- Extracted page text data
= Beginning of Section =

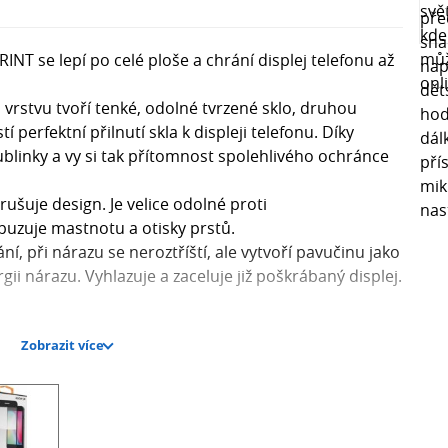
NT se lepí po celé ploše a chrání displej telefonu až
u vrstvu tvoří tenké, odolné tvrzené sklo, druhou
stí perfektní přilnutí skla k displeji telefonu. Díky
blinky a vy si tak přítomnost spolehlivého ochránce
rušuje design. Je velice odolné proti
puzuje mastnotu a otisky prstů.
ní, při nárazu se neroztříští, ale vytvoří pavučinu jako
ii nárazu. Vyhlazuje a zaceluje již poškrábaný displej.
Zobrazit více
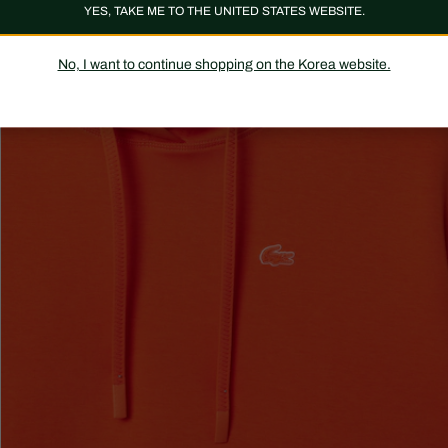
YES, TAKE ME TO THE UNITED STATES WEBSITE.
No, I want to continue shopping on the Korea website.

= End of Section =

- Task item
Output each line above exactly. Skip the images.

- Written reply
NT se lepí po celé ploše a chrání displej telefonu až
u vrstvu tvoří tenké, odolné tvrzené sklo, druhou
stí perfektní přilnutí skla k displeji telefonu. Díky
blinky a vy si tak přítomnost spolehlivého ochránce
rušuje design. Je velice odolné proti
puzuje mastnotu a otisky prstů.
ní, při nárazu se neroztříští, ale vytvoří pavučinu jako
ii nárazu. Vyhlazuje a zaceluje již poškrábaný displej.
Zobrazit více
YES, TAKE ME TO THE UNITED STATES WEBSITE.
No, I want to continue shopping on the Korea website.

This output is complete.